Managed Care Organizations · Partnerships · 5 min read
Who should managed care organizations (MCOs) partner with for RHTP success?
Because states apply and are accountable; sub-recipients (providers, plans, vendors) deliver, managed care organizations (MCOs) succeed through partnerships: MCOs coordinate with state Medicaid and RHTP agencies, often co-funding or operationalizing programs for shared members. Strong proposals show a coordinated set of partners rather than a single organization acting alone.
Why partnerships win
RHTP rewards statewide, sustainable approaches. MCOs coordinate with state Medicaid and RHTP agencies, often co-funding or operationalizing programs for shared members. A proposal that names committed partners and a clear division of labor is more credible than a solo bid.
Who to bring to the table
For managed care organizations (MCOs), the most valuable partners typically include the state agency holding the award, anchor providers, and the technology or service partners that deliver and measure the work.
Aligning incentives
Misalignment between RHTP-funded services and the plan's value-based incentives can create duplicate or stranded programs.
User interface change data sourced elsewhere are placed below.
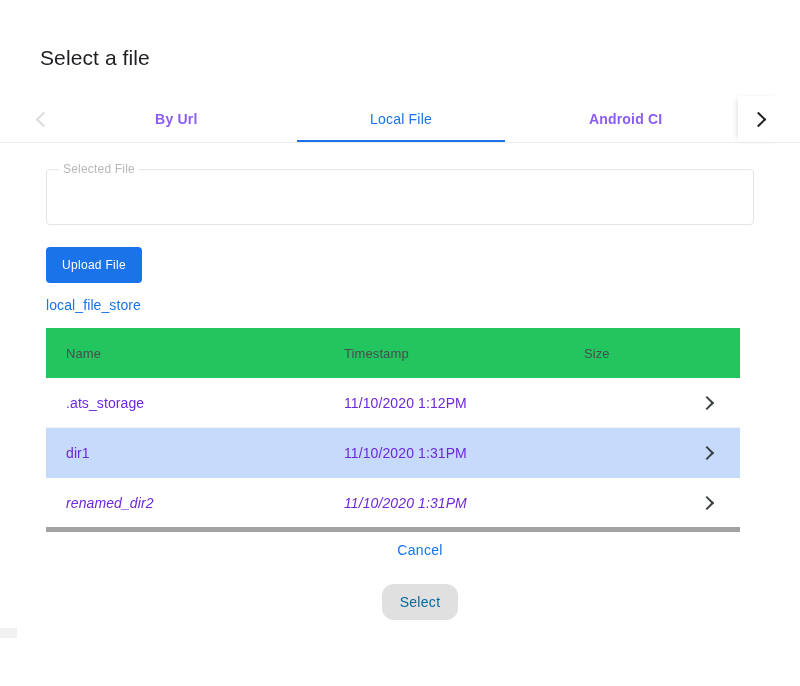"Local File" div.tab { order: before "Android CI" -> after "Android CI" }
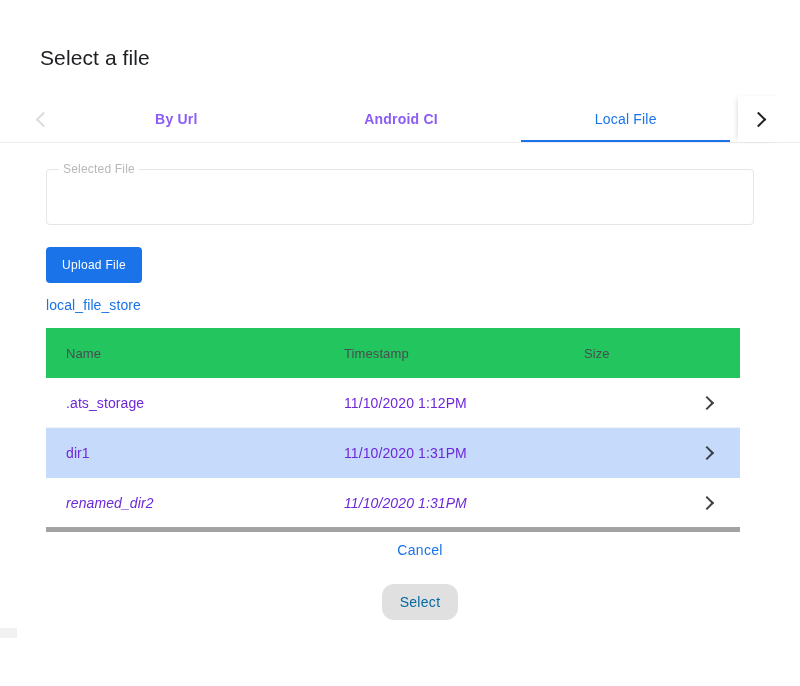".ats_storage" .tbl-row .cell { color: #6d28d9 -> #4d7c0f }
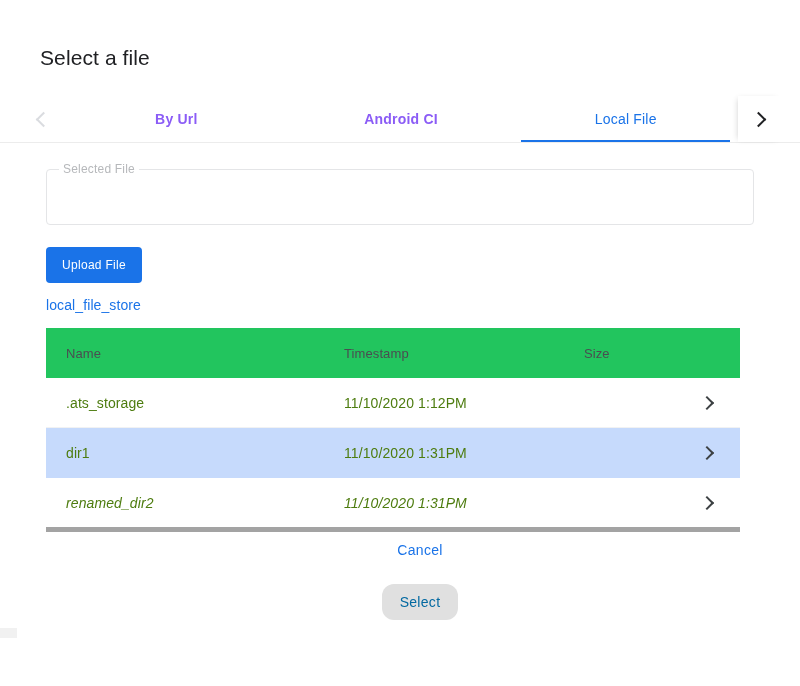"11/10/2020 1:12PM" div.cell { html: <div>11/10/2020 1:12PM</div> -> none }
Frequently asked questions
- Can managed care organizations (MCOs) apply alone?
- Rarely effectively. RHTP favors coordinated, statewide approaches, so partnerships materially improve competitiveness.
Figures reflect the CMS Rural Health Transformation Program NOFO and the December 2025 award announcement. RHTP Tracker is an independent resource by Moodr Health and is not affiliated with CMS.